DESCRIPTION OF THE TASK: The whole listing, exactly as given: write it out, leaving out each image.

DATA SHOWN:
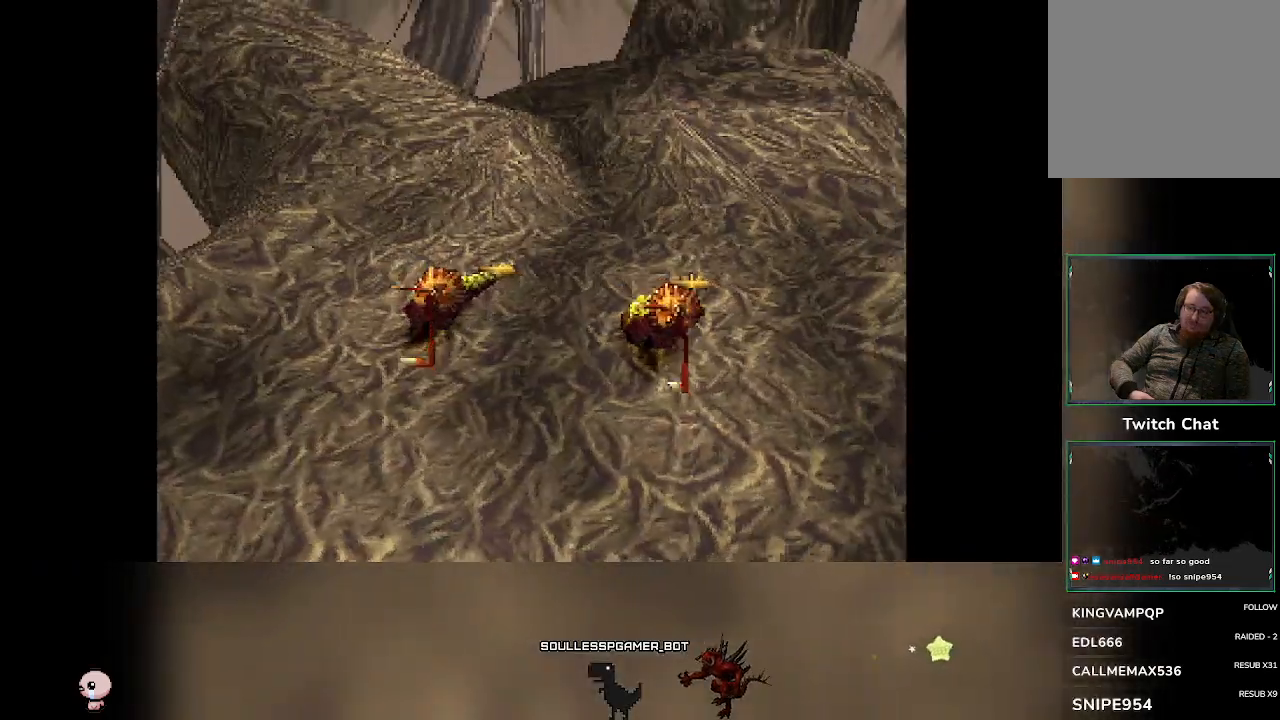
{"buttons": [], "left_stick": "center", "events": []}
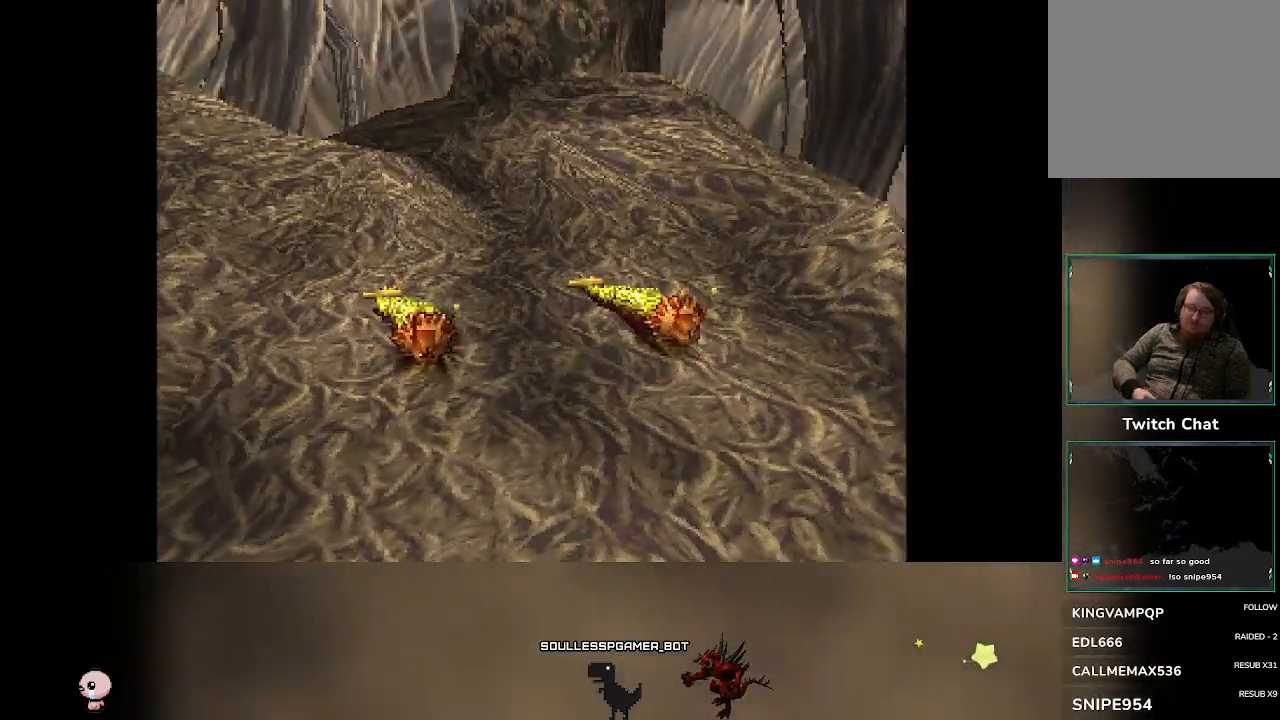
{"buttons": [], "left_stick": "center", "events": []}
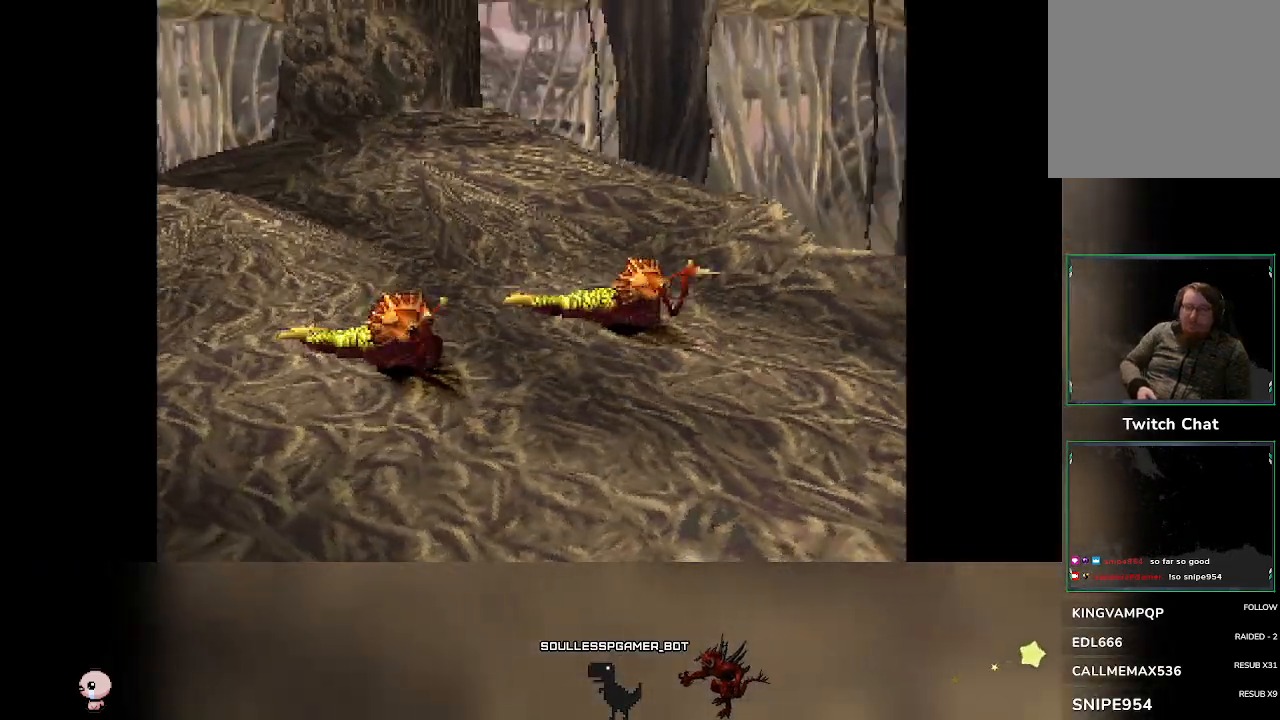
{"buttons": [], "left_stick": "center", "events": []}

YOUR RESPONSE:
{"buttons": [], "left_stick": "center", "events": []}
{"buttons": [], "left_stick": "center", "events": []}
{"buttons": [], "left_stick": "center", "events": []}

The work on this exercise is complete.